After the hostage crisis at Kaohsiung Prison in Daliao District (大寮) ended in the suicide of the six inmates involved, all sorts of rumors began to spread. No one knew which were true and which were false and everyone was left scratching their heads.
Rumor is a common feature of social psychology. Recently in Taiwan, especially in political and entertainment circles, rumors have become unstoppable, like fire meeting bales of hay, as they are spread by the media, pundits, commentators and Internet users. Not only does it stop people from pursuing the truth, but it deprives many of their ability to think independently.
Gossip and rumor are an inevitable part of our lives. People engage in chats about matters on which they lack verified facts simply because they want to kill time, enhance their relationships with others, show their friendliness or avoid awkward silence. Psychologically, gossiping can also serve to relieve stress and anxiety.
However, even if the person passing on a rumor on has indicated to their listeners that what they are about to tell them is just hearsay, rumors are often distorted because some information is lost. During the process, the person disseminating a rumor often dramatizes the story and emphasizes the parts that most interest or impress them, while the rest of the information might be neglected. The process then repeats itself when the rumor is disseminated again.
Furthermore, when the information is passed on, people often remember only parts of the information. Many specific details are omitted, which “levels” the information, making it shorter and more concise and thus easier to remember and disseminate. In addition, during the process of dissemination, the person receiving the information often interprets it based on their own viewpoint, ideology and beliefs, and then embellishes it based on their own perceptions.
Even though many rumors are recognized as only rumor by rational, reasonable people, later events sometimes reveal there is substance to them. Thus, it is clearly not accurate to say that all rumors are false. Regardless of the situation, rumors should not be regarded as pure evil or a conspiracy. They are just strange stories that deviate from the facts which are brought about by conscious or unconscious social behavior.

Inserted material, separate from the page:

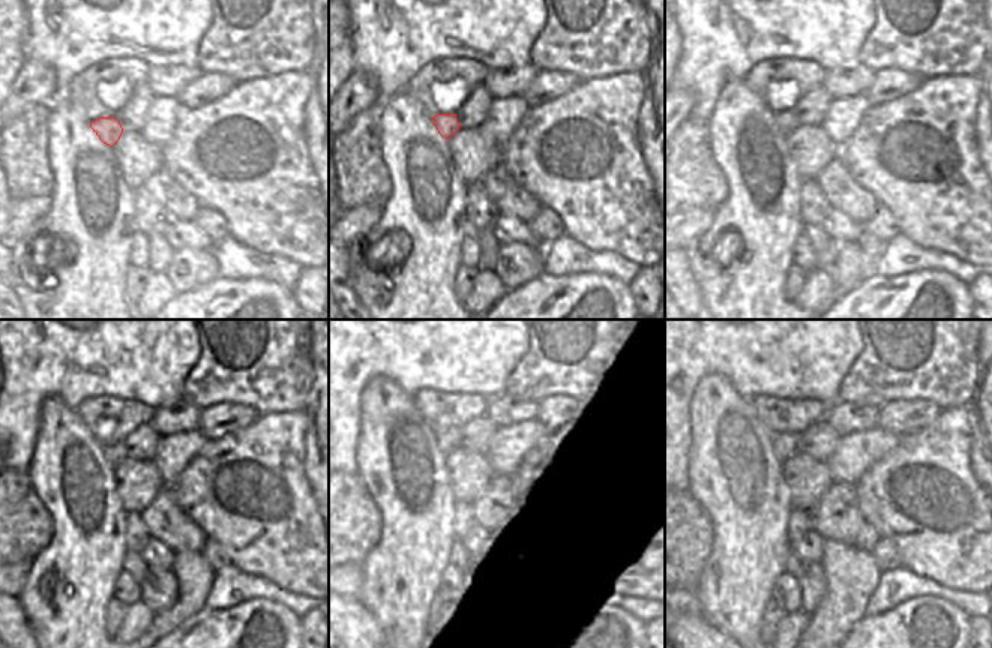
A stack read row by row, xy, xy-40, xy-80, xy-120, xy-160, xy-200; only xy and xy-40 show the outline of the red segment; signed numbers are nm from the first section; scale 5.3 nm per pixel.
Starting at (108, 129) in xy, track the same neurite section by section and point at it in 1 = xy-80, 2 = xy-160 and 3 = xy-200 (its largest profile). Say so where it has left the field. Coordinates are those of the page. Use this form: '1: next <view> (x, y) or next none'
1: next xy-80 (787, 120)
2: next xy-160 (447, 440)
3: next xy-200 (784, 443)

However, when rumors spread, they are frequently mixed with imagination, value judgements and expectations, while many details that could facilitate the understanding of the truth are omitted. These omissions are not a result of a failing memory, but rather a kind of system error. Hence, when a report is filled with rumor, it is almost impossible to say what the fundamental facts are, or indeed if the report is based on fact at all.
The Internet is a fertile ground for rumor. However, what determines how rumor spreads is not the platforms on which they spread, but the minds of the people who spread them. They are the ones playing the leading role in controlling the scale of a rumor, how much information gets changed and how big its influence will be.
It is understandable to have concerns about the effects rumors might have on society, especially when so many reports in the nation’s newspapers and magazines are filled with rumor, and many political talk shows have become centers for broadcasting rumor.
As the conscience of society, the media cannot only disseminate rumor. Reporters should do their duty to find evidence to verify the stories and look for traces of truth. They must not follow the trend of rumor-telling and spreading baseless information, which will only turn society into a world of gossip.
Chiou Tian-juh is a professor of social psychology at Shih Hsin University.